** Opening EXERCISE DATA block **

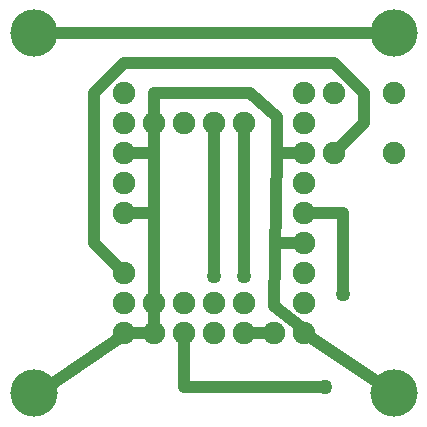
<source format=gbr>
%FSTAX24Y24*%
%MOIN*%
%IN LAYER2.GBR *%
%ADD10C,0.0390*%
%ADD11C,0.0400*%
%ADD12C,0.0500*%
%ADD13C,0.0750*%
%ADD14C,0.1575*%
D13*X008Y01D03*X004Y009D03*X005Y003D03*X008D03*X01Y011D03*Y007D03*D12*
X0113Y0043D03*D14*X013Y001D03*X001D03*D13*X006Y003D03*X01Y009D03*
X005Y004D03*D12*X008Y0049D03*D13*X013Y011D03*X011D03*X01Y01D03*
X007Y004D03*X01Y006D03*D12*X0107Y0012D03*D13*X004Y01D03*Y005D03*
X006Y01D03*X004Y004D03*Y008D03*D12*X007Y0049D03*D13*X011Y009D03*
X01Y008D03*X004Y007D03*X013Y009D03*X01Y005D03*X009Y003D03*D14*
X013Y013D03*X001D03*D13*X005Y01D03*X004Y003D03*X01Y004D03*Y003D03*
X007Y01D03*X006Y004D03*X007Y003D03*X004Y011D03*X008Y004D03*D11*
X005Y009D02*G01X004D01*X005Y007D02*X004D01*X008Y01D02*Y005D01*
X007Y01D02*Y005D01*X004D02*X003Y006D01*Y011D01*X004Y012D01*X011D01*
X012Y011D01*Y01D01*X011Y009D01*X001Y013D02*X013D01*X01Y003D02*
X013Y001D01*X005Y0032D02*Y0097D01*X0038Y0028D02*X0016Y0013D01*
X0098Y009D02*X0091D01*Y0102D01*X0082Y011D01*X005D01*Y0103D01*
X0091Y009D02*X009Y0039D01*X0099Y0032D01*X004Y003D02*X0049D01*X0084D02*
X0088D01*X0113Y0044D02*Y007D01*X0103D01*D10*X006Y0028D02*Y0012D01*
X0105D01*X0091Y006D02*X0097D01*
M02*
</source>
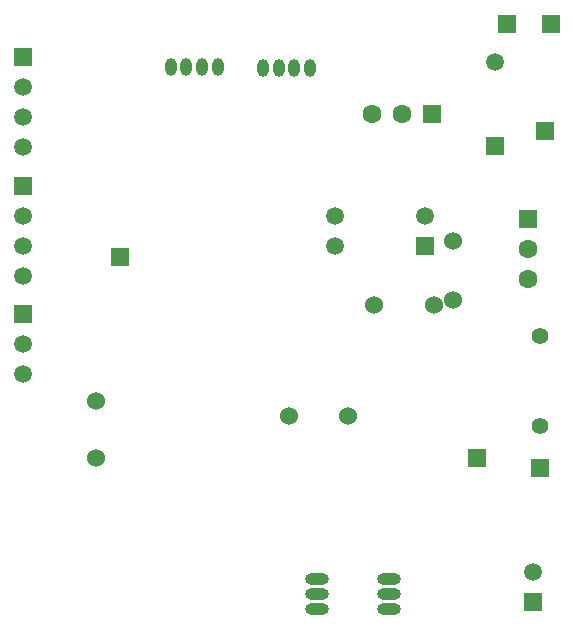
<source format=gbl>
%FSLAX43Y43*%
%MOMM*%
G71*
G01*
G75*
G04 Layer_Physical_Order=3*
G04 Layer_Color=16711680*
%ADD10R,0.700X0.900*%
%ADD11R,1.700X1.100*%
%ADD12R,0.900X0.700*%
%ADD13R,1.100X1.700*%
%ADD14R,0.600X1.150*%
%ADD15O,0.300X4.000*%
G04:AMPARAMS|DCode=16|XSize=0.3mm|YSize=4mm|CornerRadius=0.075mm|HoleSize=0mm|Usage=FLASHONLY|Rotation=0.000|XOffset=0mm|YOffset=0mm|HoleType=Round|Shape=RoundedRectangle|*
%AMROUNDEDRECTD16*
21,1,0.300,3.850,0,0,0.0*
21,1,0.150,4.000,0,0,0.0*
1,1,0.150,0.075,-1.925*
1,1,0.150,-0.075,-1.925*
1,1,0.150,-0.075,1.925*
1,1,0.150,0.075,1.925*
%
%ADD16ROUNDEDRECTD16*%
%ADD17R,0.300X4.000*%
%ADD18O,1.900X0.600*%
%ADD19R,3.200X2.100*%
%ADD20R,0.900X2.100*%
%ADD21R,1.300X2.000*%
%ADD22R,2.000X2.000*%
%ADD23R,2.700X1.000*%
%ADD24R,2.700X3.300*%
%ADD25O,0.300X1.800*%
%ADD26O,1.800X0.300*%
%ADD27C,0.400*%
%ADD28C,0.500*%
%ADD29C,0.254*%
%ADD30C,0.300*%
%ADD31C,1.000*%
%ADD32C,0.700*%
%ADD33C,2.000*%
%ADD34C,1.524*%
%ADD35C,1.600*%
%ADD36R,1.600X1.600*%
%ADD37R,1.500X1.500*%
%ADD38O,1.000X1.524*%
%ADD39C,1.500*%
%ADD40R,1.500X1.500*%
%ADD41O,2.000X1.000*%
%ADD42O,2.000X1.000*%
%ADD43R,1.600X1.600*%
%ADD44C,1.400*%
D34*
X37973Y90424D02*
D03*
Y85544D02*
D03*
X59309Y89154D02*
D03*
X54309D02*
D03*
X68199Y98933D02*
D03*
Y103933D02*
D03*
X66548Y98552D02*
D03*
X61548D02*
D03*
D35*
X74549Y100711D02*
D03*
Y103251D02*
D03*
X61341Y114681D02*
D03*
X63881D02*
D03*
D36*
X74549Y105791D02*
D03*
D37*
X76454Y122301D02*
D03*
X75946Y113284D02*
D03*
X72771Y122301D02*
D03*
X75565Y84709D02*
D03*
X40005Y102616D02*
D03*
X70231Y85598D02*
D03*
X65786Y103505D02*
D03*
D38*
X56100Y118575D02*
D03*
X54767D02*
D03*
X53433D02*
D03*
X52100D02*
D03*
X48300Y118675D02*
D03*
X46967D02*
D03*
X45633D02*
D03*
X44300D02*
D03*
D39*
X31750Y111887D02*
D03*
Y114427D02*
D03*
Y116967D02*
D03*
X71755Y119120D02*
D03*
X31750Y100965D02*
D03*
Y103505D02*
D03*
Y106045D02*
D03*
X74930Y75946D02*
D03*
X31750Y95250D02*
D03*
Y92710D02*
D03*
X58166Y106045D02*
D03*
Y103505D02*
D03*
X65786Y106045D02*
D03*
D40*
X31750Y119507D02*
D03*
X71755Y112020D02*
D03*
X31750Y108585D02*
D03*
X74930Y73406D02*
D03*
X31750Y97790D02*
D03*
D41*
X62738Y72771D02*
D03*
Y74041D02*
D03*
X56642Y75311D02*
D03*
Y74041D02*
D03*
D42*
X62738Y75311D02*
D03*
X56642Y72771D02*
D03*
D43*
X66421Y114681D02*
D03*
D44*
X75565Y95885D02*
D03*
Y88265D02*
D03*
M02*

</source>
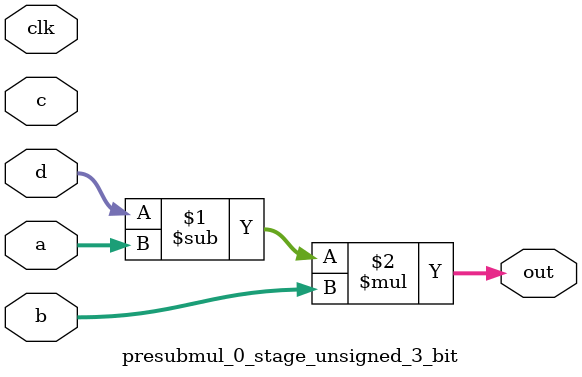
<source format=sv>
(* use_dsp = "yes" *) module presubmul_0_stage_unsigned_3_bit(
	input  [2:0] a,
	input  [2:0] b,
	input  [2:0] c,
	input  [2:0] d,
	output [2:0] out,
	input clk);

	assign out = (d - a) * b;
endmodule

</source>
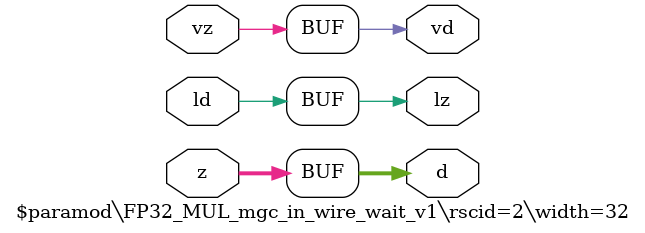
<source format=v>
module \$paramod\FP32_MUL_mgc_in_wire_wait_v1\rscid=2\width=32 (ld, vd, d, lz, vz, z);
  (* src = "./vmod/vlibs/HLS_fp32_mul.v:14" *)
  output [31:0] d;
  (* src = "./vmod/vlibs/HLS_fp32_mul.v:12" *)
  input ld;
  (* src = "./vmod/vlibs/HLS_fp32_mul.v:15" *)
  output lz;
  (* src = "./vmod/vlibs/HLS_fp32_mul.v:13" *)
  output vd;
  (* src = "./vmod/vlibs/HLS_fp32_mul.v:16" *)
  input vz;
  (* src = "./vmod/vlibs/HLS_fp32_mul.v:17" *)
  input [31:0] z;
  assign d = z;
  assign lz = ld;
  assign vd = vz;
endmodule

</source>
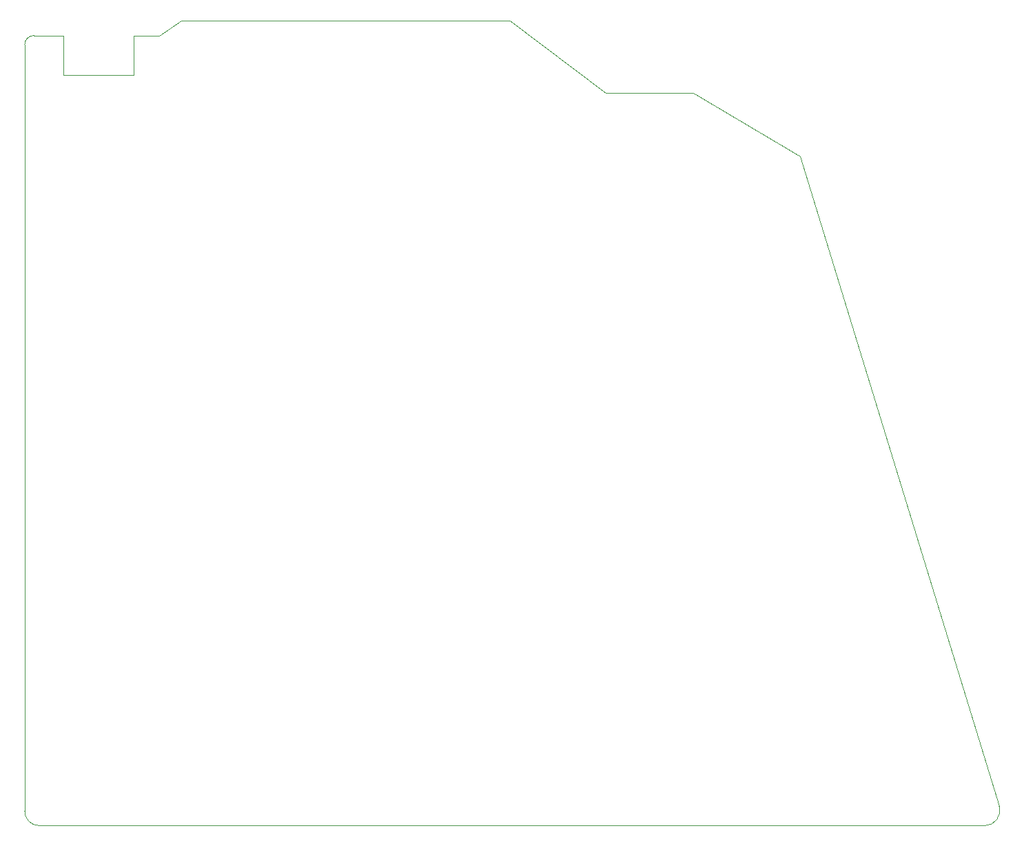
<source format=gbr>
%TF.GenerationSoftware,KiCad,Pcbnew,(5.1.6)-1*%
%TF.CreationDate,2021-05-04T17:20:08-05:00*%
%TF.ProjectId,FlatDox,466c6174-446f-4782-9e6b-696361645f70,rev?*%
%TF.SameCoordinates,Original*%
%TF.FileFunction,Profile,NP*%
%FSLAX46Y46*%
G04 Gerber Fmt 4.6, Leading zero omitted, Abs format (unit mm)*
G04 Created by KiCad (PCBNEW (5.1.6)-1) date 2021-05-04 17:20:08*
%MOMM*%
%LPD*%
G01*
G04 APERTURE LIST*
%TA.AperFunction,Profile*%
%ADD10C,0.050000*%
%TD*%
G04 APERTURE END LIST*
D10*
X143682720Y-52257960D02*
X154452320Y-52257960D01*
X192025464Y-139962187D02*
G75*
G02*
X190224656Y-142351760I-1775408J-535374D01*
G01*
X73426320Y-45171360D02*
X77058520Y-45171360D01*
X72283320Y-46314360D02*
G75*
G02*
X73426320Y-45171360I1143000J0D01*
G01*
X131897120Y-43317160D02*
X143682720Y-52257960D01*
X154452320Y-52257960D02*
X167558720Y-59979560D01*
X77058520Y-50048160D02*
X77058520Y-45171360D01*
X74062020Y-142351769D02*
G75*
G02*
X72283320Y-140522960I24699J1803409D01*
G01*
X88818720Y-45171360D02*
X91511120Y-43317160D01*
X131897120Y-43317160D02*
X91511120Y-43317160D01*
X72283320Y-46314360D02*
X72283320Y-140522960D01*
X167558720Y-59979560D02*
X192025464Y-139962187D01*
X74062020Y-142351769D02*
X190224656Y-142351760D01*
X77058520Y-50048160D02*
X85719920Y-50048160D01*
X88818720Y-45171360D02*
X85719920Y-45171360D01*
X85719920Y-50048160D02*
X85719920Y-45171360D01*
M02*

</source>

** Closing EXERCISE DATA block **

• _PROBLEM DESCRIPTION_
What is the number of lines above that contain "vmod"? Reply with that number only.

• _REPLY_
6